Please give back word for word the lines below, from the first one through the one with "available under the".
########
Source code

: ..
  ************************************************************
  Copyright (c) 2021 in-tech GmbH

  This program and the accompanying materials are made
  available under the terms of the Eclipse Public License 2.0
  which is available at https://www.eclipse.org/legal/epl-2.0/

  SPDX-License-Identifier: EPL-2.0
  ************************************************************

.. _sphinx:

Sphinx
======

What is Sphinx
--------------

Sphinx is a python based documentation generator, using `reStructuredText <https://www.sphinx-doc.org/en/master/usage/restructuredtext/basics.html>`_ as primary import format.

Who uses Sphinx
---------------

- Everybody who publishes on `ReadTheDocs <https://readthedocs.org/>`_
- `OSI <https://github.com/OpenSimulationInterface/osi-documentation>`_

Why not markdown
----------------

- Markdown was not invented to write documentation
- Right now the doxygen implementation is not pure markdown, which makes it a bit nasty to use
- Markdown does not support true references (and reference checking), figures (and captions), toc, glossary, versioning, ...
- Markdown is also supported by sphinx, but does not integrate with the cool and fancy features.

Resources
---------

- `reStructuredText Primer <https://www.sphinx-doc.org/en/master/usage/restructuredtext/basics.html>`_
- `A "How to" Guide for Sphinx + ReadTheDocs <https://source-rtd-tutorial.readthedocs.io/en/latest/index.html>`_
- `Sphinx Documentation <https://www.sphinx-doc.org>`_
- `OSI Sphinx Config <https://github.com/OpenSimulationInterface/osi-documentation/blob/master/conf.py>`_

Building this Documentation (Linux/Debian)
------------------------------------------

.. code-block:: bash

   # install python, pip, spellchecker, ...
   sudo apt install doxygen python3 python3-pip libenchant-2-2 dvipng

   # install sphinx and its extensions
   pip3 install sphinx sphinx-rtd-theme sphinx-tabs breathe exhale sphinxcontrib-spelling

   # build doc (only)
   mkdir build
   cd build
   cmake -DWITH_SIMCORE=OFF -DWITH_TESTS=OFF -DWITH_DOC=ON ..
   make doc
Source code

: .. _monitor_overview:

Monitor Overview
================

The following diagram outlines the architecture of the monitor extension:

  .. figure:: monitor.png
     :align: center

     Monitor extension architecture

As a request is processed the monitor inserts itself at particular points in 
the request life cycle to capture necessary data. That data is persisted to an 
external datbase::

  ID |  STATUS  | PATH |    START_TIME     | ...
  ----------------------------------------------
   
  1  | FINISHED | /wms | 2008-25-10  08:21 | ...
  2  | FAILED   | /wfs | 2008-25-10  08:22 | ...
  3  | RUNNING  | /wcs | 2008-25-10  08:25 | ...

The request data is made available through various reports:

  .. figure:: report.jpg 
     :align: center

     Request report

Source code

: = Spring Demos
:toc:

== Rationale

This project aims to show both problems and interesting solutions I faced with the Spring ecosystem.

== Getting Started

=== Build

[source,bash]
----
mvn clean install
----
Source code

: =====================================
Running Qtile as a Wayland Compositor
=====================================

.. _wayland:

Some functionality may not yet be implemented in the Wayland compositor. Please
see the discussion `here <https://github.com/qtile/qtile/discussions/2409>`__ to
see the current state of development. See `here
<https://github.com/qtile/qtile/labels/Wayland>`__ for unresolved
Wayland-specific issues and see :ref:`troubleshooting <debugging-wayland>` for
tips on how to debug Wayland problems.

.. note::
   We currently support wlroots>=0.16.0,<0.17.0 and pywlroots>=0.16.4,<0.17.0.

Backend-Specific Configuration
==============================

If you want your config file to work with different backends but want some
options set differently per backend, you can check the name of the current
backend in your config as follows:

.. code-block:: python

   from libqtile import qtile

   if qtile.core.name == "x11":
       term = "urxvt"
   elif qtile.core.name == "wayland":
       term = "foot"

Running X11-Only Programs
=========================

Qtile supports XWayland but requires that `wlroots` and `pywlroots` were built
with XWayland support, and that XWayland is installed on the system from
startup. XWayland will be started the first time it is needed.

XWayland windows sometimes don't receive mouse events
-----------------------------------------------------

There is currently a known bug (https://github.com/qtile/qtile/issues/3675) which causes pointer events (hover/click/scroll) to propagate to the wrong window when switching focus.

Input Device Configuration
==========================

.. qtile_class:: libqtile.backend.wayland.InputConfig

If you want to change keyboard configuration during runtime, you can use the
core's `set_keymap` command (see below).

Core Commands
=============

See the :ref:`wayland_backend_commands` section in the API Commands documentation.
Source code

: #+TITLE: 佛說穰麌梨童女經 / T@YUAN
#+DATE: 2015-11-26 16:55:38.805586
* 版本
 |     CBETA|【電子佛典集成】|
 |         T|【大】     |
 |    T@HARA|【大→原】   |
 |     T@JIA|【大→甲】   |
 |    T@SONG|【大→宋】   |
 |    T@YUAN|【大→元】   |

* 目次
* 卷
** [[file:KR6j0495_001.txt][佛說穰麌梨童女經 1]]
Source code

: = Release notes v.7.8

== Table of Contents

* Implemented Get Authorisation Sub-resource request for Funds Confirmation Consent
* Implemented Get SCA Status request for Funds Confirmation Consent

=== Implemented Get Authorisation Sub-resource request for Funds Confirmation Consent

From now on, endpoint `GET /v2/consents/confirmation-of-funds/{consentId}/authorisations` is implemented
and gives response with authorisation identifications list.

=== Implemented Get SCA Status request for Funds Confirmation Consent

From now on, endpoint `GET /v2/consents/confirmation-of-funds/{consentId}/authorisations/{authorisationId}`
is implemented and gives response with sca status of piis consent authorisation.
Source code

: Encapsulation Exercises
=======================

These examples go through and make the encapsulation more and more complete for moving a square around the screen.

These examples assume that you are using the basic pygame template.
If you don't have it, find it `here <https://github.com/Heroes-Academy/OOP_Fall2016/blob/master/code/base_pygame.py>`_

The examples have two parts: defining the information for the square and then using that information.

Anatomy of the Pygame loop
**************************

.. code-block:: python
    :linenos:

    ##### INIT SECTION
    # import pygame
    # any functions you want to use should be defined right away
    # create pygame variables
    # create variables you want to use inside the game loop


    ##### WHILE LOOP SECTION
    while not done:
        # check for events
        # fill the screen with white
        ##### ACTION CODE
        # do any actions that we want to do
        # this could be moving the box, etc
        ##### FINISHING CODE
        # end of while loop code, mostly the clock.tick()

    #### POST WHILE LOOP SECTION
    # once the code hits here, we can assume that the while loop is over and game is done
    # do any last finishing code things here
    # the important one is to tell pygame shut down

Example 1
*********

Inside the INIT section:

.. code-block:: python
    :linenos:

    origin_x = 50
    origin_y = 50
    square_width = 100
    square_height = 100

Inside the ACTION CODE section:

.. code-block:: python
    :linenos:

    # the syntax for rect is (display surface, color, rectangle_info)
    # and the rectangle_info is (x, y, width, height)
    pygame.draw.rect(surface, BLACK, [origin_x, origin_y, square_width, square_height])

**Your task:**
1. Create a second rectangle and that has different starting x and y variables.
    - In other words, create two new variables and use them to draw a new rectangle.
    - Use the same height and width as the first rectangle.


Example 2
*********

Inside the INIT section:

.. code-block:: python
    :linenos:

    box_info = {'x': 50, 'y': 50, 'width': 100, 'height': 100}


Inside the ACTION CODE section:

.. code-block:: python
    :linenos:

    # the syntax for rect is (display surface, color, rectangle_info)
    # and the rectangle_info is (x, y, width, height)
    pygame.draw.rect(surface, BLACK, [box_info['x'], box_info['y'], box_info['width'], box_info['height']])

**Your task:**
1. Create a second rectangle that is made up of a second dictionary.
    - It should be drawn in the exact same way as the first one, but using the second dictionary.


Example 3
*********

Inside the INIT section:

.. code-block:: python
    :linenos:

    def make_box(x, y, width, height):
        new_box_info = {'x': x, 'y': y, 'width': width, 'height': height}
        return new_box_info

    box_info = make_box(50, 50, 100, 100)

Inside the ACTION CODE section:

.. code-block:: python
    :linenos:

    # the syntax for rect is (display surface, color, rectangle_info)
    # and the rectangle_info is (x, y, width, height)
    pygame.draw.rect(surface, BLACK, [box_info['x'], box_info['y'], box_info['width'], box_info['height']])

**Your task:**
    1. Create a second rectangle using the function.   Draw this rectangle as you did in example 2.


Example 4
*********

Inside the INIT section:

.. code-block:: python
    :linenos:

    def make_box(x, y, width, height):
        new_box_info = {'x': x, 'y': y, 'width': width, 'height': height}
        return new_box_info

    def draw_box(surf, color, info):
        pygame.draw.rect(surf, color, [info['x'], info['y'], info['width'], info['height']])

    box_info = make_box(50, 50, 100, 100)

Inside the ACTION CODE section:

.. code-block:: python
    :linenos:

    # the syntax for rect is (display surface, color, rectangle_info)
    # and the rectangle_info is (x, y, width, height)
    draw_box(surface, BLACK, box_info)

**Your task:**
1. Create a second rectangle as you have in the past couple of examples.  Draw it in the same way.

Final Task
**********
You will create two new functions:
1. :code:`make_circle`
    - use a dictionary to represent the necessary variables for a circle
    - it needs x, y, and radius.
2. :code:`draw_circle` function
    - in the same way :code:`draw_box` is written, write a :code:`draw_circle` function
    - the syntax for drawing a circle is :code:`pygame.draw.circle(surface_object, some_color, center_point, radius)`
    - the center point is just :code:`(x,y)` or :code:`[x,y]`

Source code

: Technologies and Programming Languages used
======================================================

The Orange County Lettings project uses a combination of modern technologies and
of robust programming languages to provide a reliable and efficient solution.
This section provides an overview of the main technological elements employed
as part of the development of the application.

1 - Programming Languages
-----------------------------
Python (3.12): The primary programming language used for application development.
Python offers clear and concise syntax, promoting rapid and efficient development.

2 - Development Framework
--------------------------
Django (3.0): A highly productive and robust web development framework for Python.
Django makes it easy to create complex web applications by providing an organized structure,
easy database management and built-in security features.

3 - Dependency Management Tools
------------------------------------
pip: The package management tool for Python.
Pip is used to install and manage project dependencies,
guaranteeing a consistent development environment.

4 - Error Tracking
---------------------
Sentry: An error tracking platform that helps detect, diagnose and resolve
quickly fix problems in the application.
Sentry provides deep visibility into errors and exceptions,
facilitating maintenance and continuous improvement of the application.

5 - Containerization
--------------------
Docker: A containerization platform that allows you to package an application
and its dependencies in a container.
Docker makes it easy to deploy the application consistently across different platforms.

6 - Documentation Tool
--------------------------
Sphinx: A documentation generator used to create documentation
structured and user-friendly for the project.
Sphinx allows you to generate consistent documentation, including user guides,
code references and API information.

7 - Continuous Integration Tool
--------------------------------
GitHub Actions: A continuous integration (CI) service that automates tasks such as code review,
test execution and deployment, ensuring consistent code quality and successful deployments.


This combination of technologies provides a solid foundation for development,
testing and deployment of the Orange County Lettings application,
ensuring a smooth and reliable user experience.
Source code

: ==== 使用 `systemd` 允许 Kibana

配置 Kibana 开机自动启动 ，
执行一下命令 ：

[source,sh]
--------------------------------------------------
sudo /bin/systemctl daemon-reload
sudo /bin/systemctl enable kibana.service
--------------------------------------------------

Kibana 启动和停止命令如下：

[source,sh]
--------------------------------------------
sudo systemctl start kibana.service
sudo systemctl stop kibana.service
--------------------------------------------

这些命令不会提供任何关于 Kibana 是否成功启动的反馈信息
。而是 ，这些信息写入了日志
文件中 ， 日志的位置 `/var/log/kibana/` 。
########
▶ _Written response_
Source code

: ..
  ************************************************************
  Copyright (c) 2021 in-tech GmbH

  This program and the accompanying materials are made
  available under the terms of the Eclipse Public License 2.0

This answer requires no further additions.